*Exercise instructions*:
1 > Please quote the Master Plan passage word for word, beginning at the words "Because the implications" and stopping after "is seriously compromised.".
2 > Answer these questions from the Master Plan passage:
(a) What does the Council say about the scale of the Plan?
(b) What would the proposed bus depot require demolishing?
(c) Of what larger document is the Master Plan called an intrinsic component?
3 > Carry on writing the Master Plan passage from its final sentence.

*Passage provided*:
● ● ● ●

2.0    The Master Plan

 

2.1     Evidence Base

 

The Draft Core Strategy documentation accepts that research in a number of areas is incomplete.  The Master Plan is an intrinsic component of the Core Strategy.  In the absence of a sound evidence base, it is entirely premature to assemble a Plan and publicise the ensuing consultation exercise as the “last chance” for comments.

 

2.2     Clarity

 

The Master Plan version distributed for consultation obliterates existing background details.  Furthermore we are advised by the Council that the Plan is not to scale, despite the scale bar on the Master Plan document.  The absence of detail is perhaps best indicated in the proposal to locate a bus depot which necessitates the demolition of the Sacred Heart Church and nursery. Furthermore, despite officer and member denials, the Master Plan does show development within the Hogmore Inclosure.  The Plan conceals this in showing the development proposals in the absence of background information.  When questioned about this and other obvious blunders, Council spokespersons excuse them by stating that the plan is “only conceptual” at this stage.  Yet this is the “last chance” to comment. stakeholders and the public are asked in effect to trust the Council on all future detail of a deeply flawed “concept.”   

 

Because the implications of the master plan proposals have not been thought or worked through and are therefore difficult to perceive, the value of this consultation is seriously compromised.

● ● ● ●

*Information supplied*:
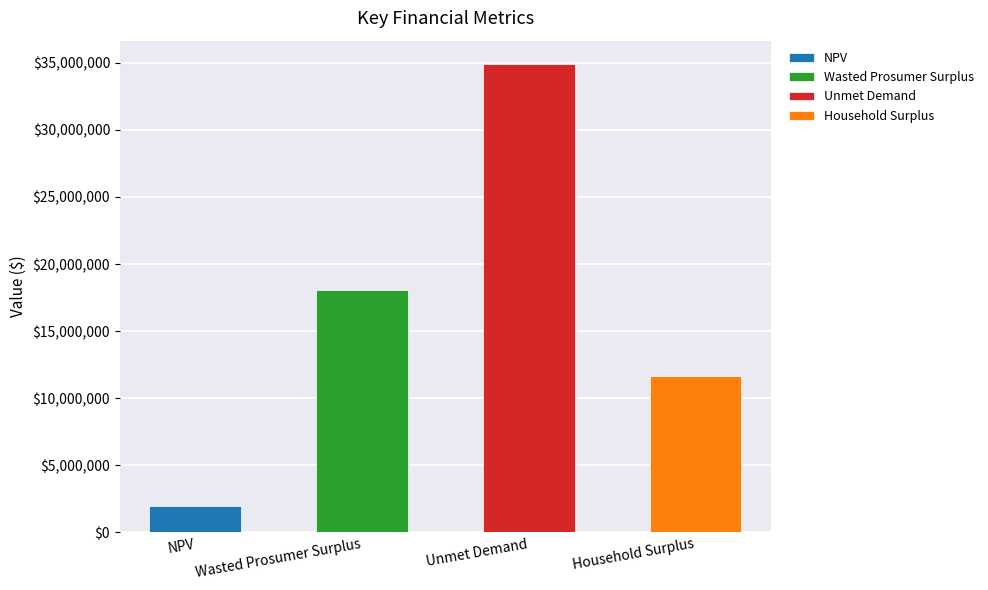

How many values are below 18093321?

2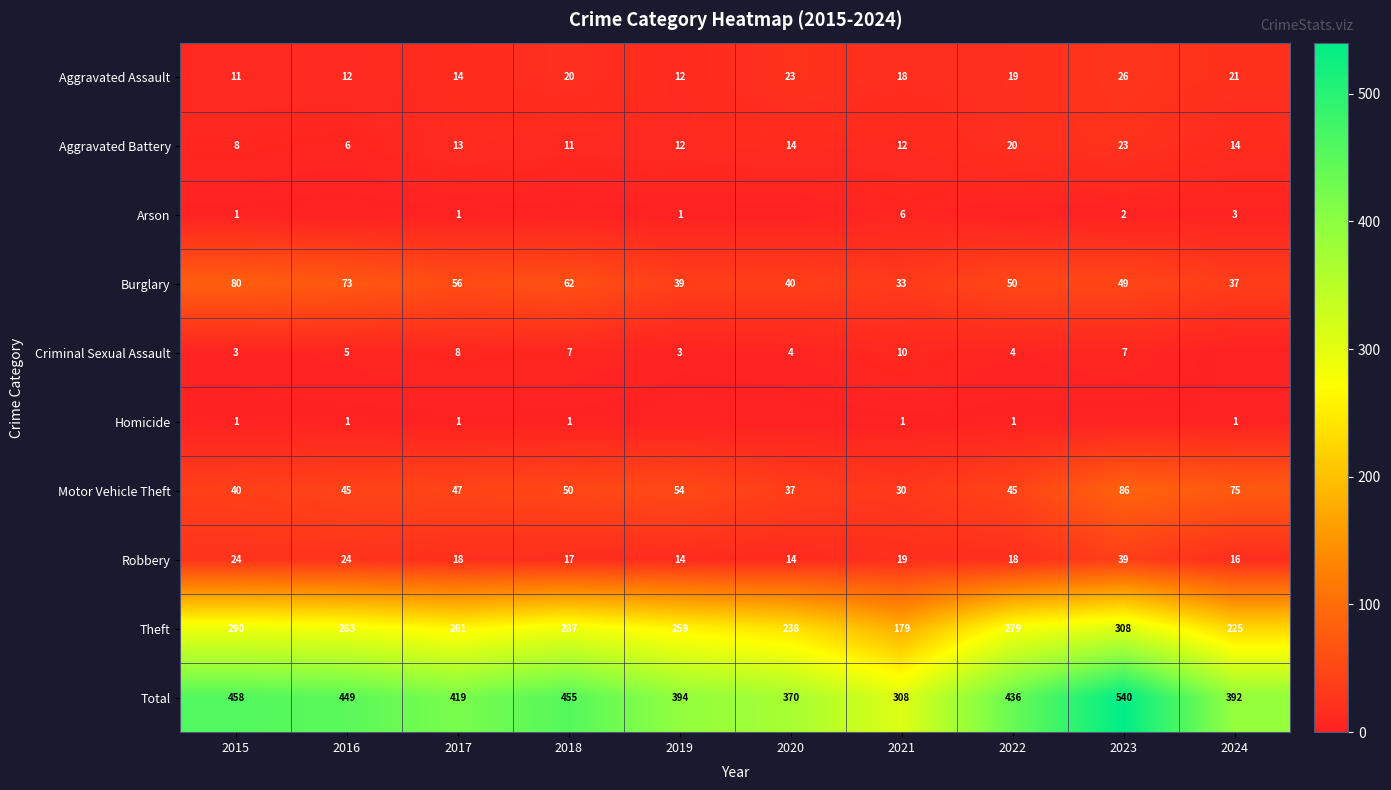

Where is Burglary nearest to the value 56?

2017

● ● ● ●

*Answers provided*:
1 >
Because the implications of the master plan proposals have not been thought or worked through and are therefore difficult to perceive, the value of this consultation is seriously compromised.

2 >
(a) The Council says the Plan is not to scale.
(b) The Sacred Heart Church and nursery.
(c) The Core Strategy.

3 >
2.3     Scale

 

The Council has broadcast a wide range of development scales for the Whitehill-Bordon opportunity.  Starting with the “Green Town Vision” which involved redevelopment of the previously used or “brownfield” land to produce a scale of around 2,000 dwellings, the numbers grew to 9,000 dwellings over a 30 year period in the submissions to the South East Plan.  Currently the text of the Core Strategy discusses the South East Plan’s strategy for 5,500 dwellings, makes mention of a maximum of 5,300 dwellings but promotes a figure of about 4,000 dwellings in this document.

 

A wide range of development densities is quoted both within the Master Plan document and throughout the Core Strategy.  There is little consistency.  Having been advised at consultation events that development would not reach a figure of 80 dwellings per hectare, that figure now appears in the Core Strategy.

 

2.4     External Road Network

 

The UK has experience of the repercussions of locating development in remote locations. Without exception the traffic impact on the adjoining road networks has always been substantial, with the vast majority of trips being undertaken by private car. The “containment” of those locations has always been very limited, residents using their cars to work and shop at locations of their choice rather than using facilities within their local communities. The first publication of PPG13 in 1986 rehearsed the outcomes of meeting Oxford’s housing needs in towns beyond the city’s Green Belt. Heavy reliance on the private car and vast commuting distances resulted.

 

PPS7 advises that;

·                “most developments which are likely to generate large numbers of trips should be located in or next to towns which are accessible by public transport, walking and cycling.”

·                “Priority should be given to the re-use of previously developed land except where they perform poorly in terms of sustainability eg remoteness from settlements.”

 

The proposed eco-village at Dunsfold for 2601 dwellings, 23,000 sq m of employment, schools and other social infrastructure, was rejected by the Secretary of State because of the adverse traffic impact on the rural lane network and a number of sensitive villages.  That proposal was found to generate at least 12,000 vehicles per day, the Whitehill-Bordon proposal will double that on an equally rural lane network with equally sensitive villages.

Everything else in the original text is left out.